Safe doesn’t exist. There is an amount of risk built into every single thing that we do. Driving isn’t safe. Flying isn’t safe (masked or unmasked). Walking across a street isn’t safe (especially if you’re looking at a cell phone). Speaking of cell phones, they aren’t safe. Eating certain foods isn’t safe (give me ALL the cookie dough). In some places, drinking the water and breathing air isn’t safe. In others, walking out the front door isn’t safe. For those suffering abuse, staying in their homes isn’t safe. Sending your kids to school certainly isn’t safe. In the cancel culture society in which we find ourselves, there isn’t any safety in our usage of certain words or ideas. There is no freedom of conscience when vocabulary tyranny reigns; the definition of words is changed indiscriminately and immediately by our betters in order to increase their own power and influence regardless of ours. However, our strict adherence and uncompromising compliance to their demands are expected. Our skin color binds us to unmovable labels and expectations. Increasingly, even our thoughts are deemed unsafe.
When I think of the word, “safe”, The Chronicles of Narnia immediately leaps to my mind. In a seminal moment, the heroines of the novel ask about Aslan, the King of Narnia (who also happens to be a lion), to their friends Mr. & Mrs. Beaver.
Susan: "Is he - quite safe? I shall feel rather nervous about meeting a lion."
Mrs. Beaver: "If there's anyone who can appear before Aslan without their knees knocking, they're either braver than most or else just silly."
Lucy: "Then he isn't safe?"
Mr. Beaver: "Safe? ... Who said anything about safe? Course he isn't safe. But he's good. He's the King I tell you."
Though many people identify Aslan as Jesus, C.S. Lewis, was insistent that his novels were not allegorical. Instead, as Rowan Williams described it, Lewis “is trying to evoke what it feels like to believe in the God of Christian revelation”.
God isn’t a lion. However, if you were raised in the church (preferably a decidedly unsafe one), you understand that God IS love.

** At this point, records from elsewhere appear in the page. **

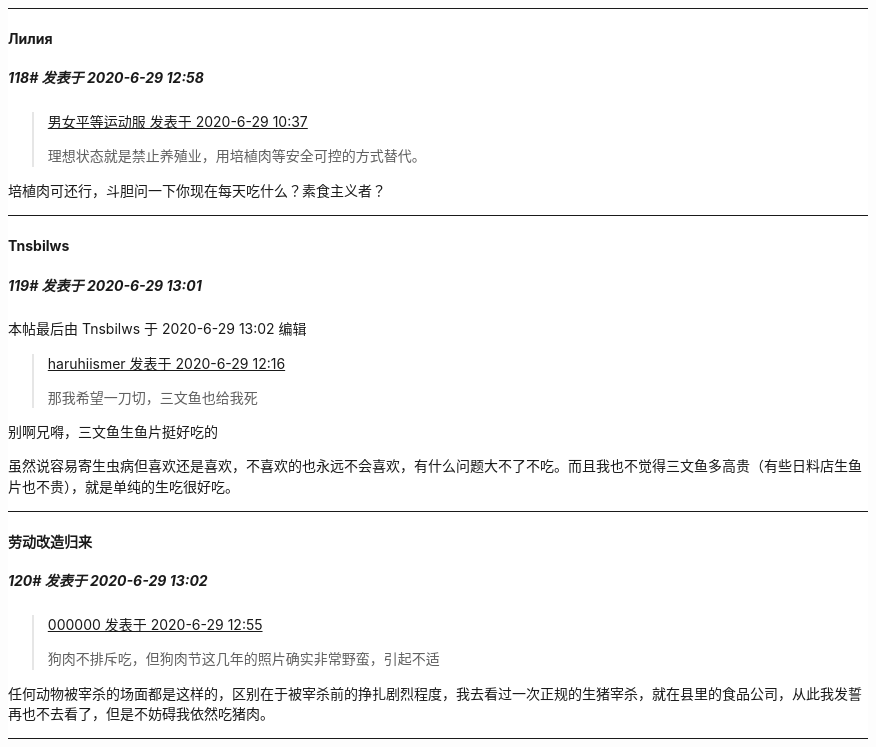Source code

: 





*****

####  Лилия  
##### 118#       发表于 2020-6-29 12:58



<blockquote><a href="httphttps://bbs.saraba1st.com/2b/forum.php?mod=redirect&amp;goto=findpost&amp;pid=47994574&amp;ptid=1944701" target="_blank">男女平等运动服 发表于 2020-6-29 10:37</a>

理想状态就是禁止养殖业，用培植肉等安全可控的方式替代。</blockquote>
培植肉可还行，斗胆问一下你现在每天吃什么？素食主义者？







*****

####  Tnsbilws  
##### 119#       发表于 2020-6-29 13:01



 本帖最后由 Tnsbilws 于 2020-6-29 13:02 编辑 
<blockquote><a href="httphttps://bbs.saraba1st.com/2b/forum.php?mod=redirect&amp;goto=findpost&amp;pid=47995881&amp;ptid=1944701" target="_blank">haruhiismer 发表于 2020-6-29 12:16</a>

那我希望一刀切，三文鱼也给我死</blockquote>
别啊兄嘚，三文鱼生鱼片挺好吃的


虽然说容易寄生虫病但喜欢还是喜欢，不喜欢的也永远不会喜欢，有什么问题大不了不吃。而且我也不觉得三文鱼多高贵（有些日料店生鱼片也不贵），就是单纯的生吃很好吃。







*****

####  劳动改造归来  
##### 120#       发表于 2020-6-29 13:02



<blockquote><a href="httphttps://bbs.saraba1st.com/2b/forum.php?mod=redirect&amp;goto=findpost&amp;pid=47996276&amp;ptid=1944701" target="_blank">000000 发表于 2020-6-29 12:55</a>

狗肉不排斥吃，但狗肉节这几年的照片确实非常野蛮，引起不适</blockquote>
任何动物被宰杀的场面都是这样的，区别在于被宰杀前的挣扎剧烈程度，我去看过一次正规的生猪宰杀，就在县里的食品公司，从此我发誓再也不去看了，但是不妨碍我依然吃猪肉。







*****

But we are also taught that God is a God of justice. So, which is He? Depending on our perspective (or perhaps our level of understanding of our own sinfulness) we dismiss that He is a lion but believe that He is a judge lying in wait to give us punishment for failing to live up to His example at the first opportunity. Or, conversely, that He is the trusted friend conveyed in our childhood VBS songs whom we could always count on to understand and comfort us. We don’t know anyone else who can hold those two qualities together simultaneously so we assume that He is one or the other when, in fact, He is both. Jesus punishes sin and yet stops at nothing to save us from the sin that binds us. He is simultaneously loving and unwilling to ignore evil. That too should be our goal.

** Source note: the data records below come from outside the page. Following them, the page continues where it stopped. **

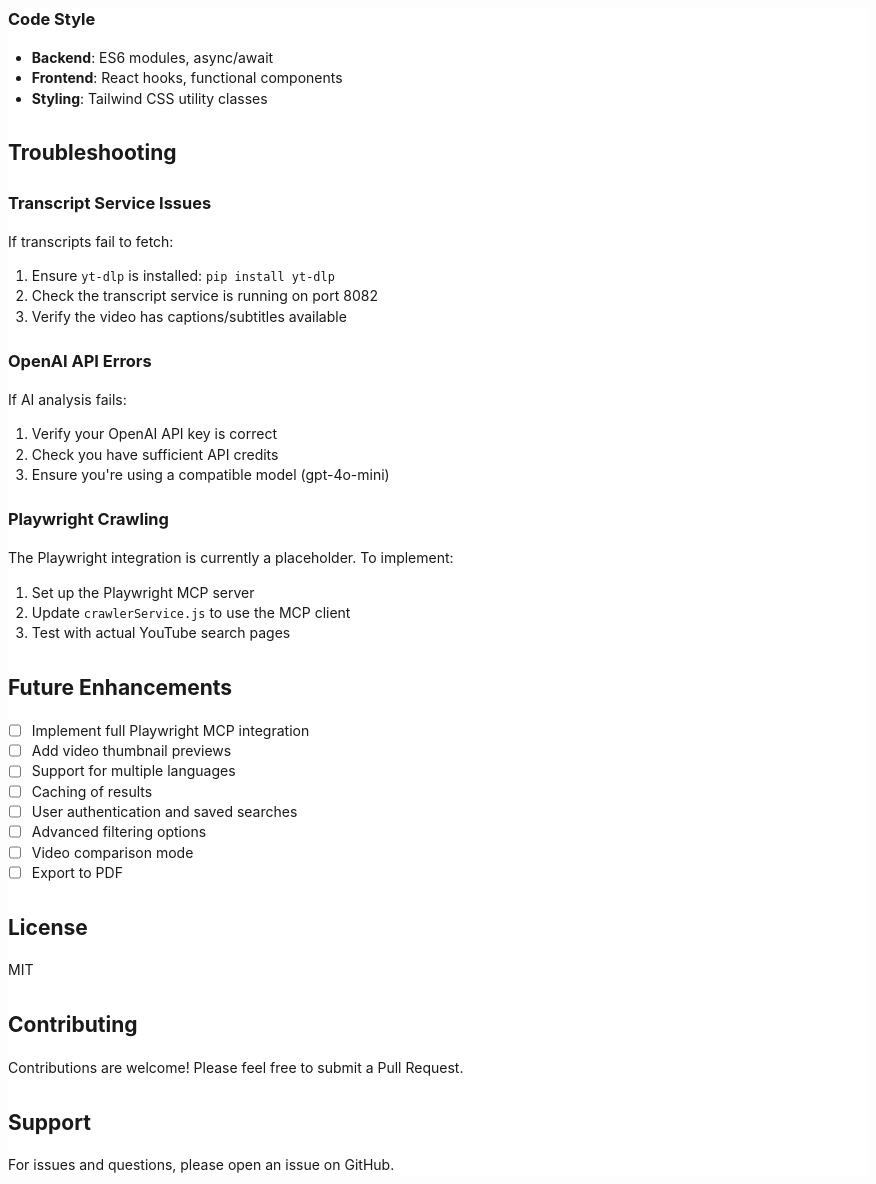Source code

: ### Code Style

- **Backend**: ES6 modules, async/await
- **Frontend**: React hooks, functional components
- **Styling**: Tailwind CSS utility classes

## Troubleshooting

### Transcript Service Issues

If transcripts fail to fetch:
1. Ensure `yt-dlp` is installed: `pip install yt-dlp`
2. Check the transcript service is running on port 8082
3. Verify the video has captions/subtitles available

### OpenAI API Errors

If AI analysis fails:
1. Verify your OpenAI API key is correct
2. Check you have sufficient API credits
3. Ensure you're using a compatible model (gpt-4o-mini)

### Playwright Crawling

The Playwright integration is currently a placeholder. To implement:
1. Set up the Playwright MCP server
2. Update `crawlerService.js` to use the MCP client
3. Test with actual YouTube search pages

## Future Enhancements

- [ ] Implement full Playwright MCP integration
- [ ] Add video thumbnail previews
- [ ] Support for multiple languages
- [ ] Caching of results
- [ ] User authentication and saved searches
- [ ] Advanced filtering options
- [ ] Video comparison mode
- [ ] Export to PDF

## License

MIT

## Contributing

Contributions are welcome! Please feel free to submit a Pull Request.

## Support

For issues and questions, please open an issue on GitHub.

Nothing is safe and no one’s motives are completely pure in this world; not Fauci, not Harris, not Musk, not Ivey, not DeSantis, and certainly not Trump or Biden. There is only one Savior and none of those people are Him. But, perhaps we can catch a glimpse of what God is really like and what it feels like to truly believe in Him if we embrace the truthful rather than what is deemed by experts as safe. Perhaps, as we are striving to be like Jesus, we should be simultaneously loving and unyielding. Perhaps a renewed allegiance to truth and adherence to faith will give us each the courage to accept the personal risk to speak up for the truth regardless of the worldly consequences. Perhaps gaining the understanding that God is simultaneously loving and just will give us the courage to look past what we deem to be safe so we can boldly declare objective truth without hesitation. Be truthful and refuse to accept lies as though they are true. Stop looking to politicians and experts as saviors. Refuse to ignore evil and engage in the battle instead of choosing to sit on the sidelines in order to “stay safe”. Stop searching for safe. It doesn’t exist. Start looking for truth and act upon it. Then repeat.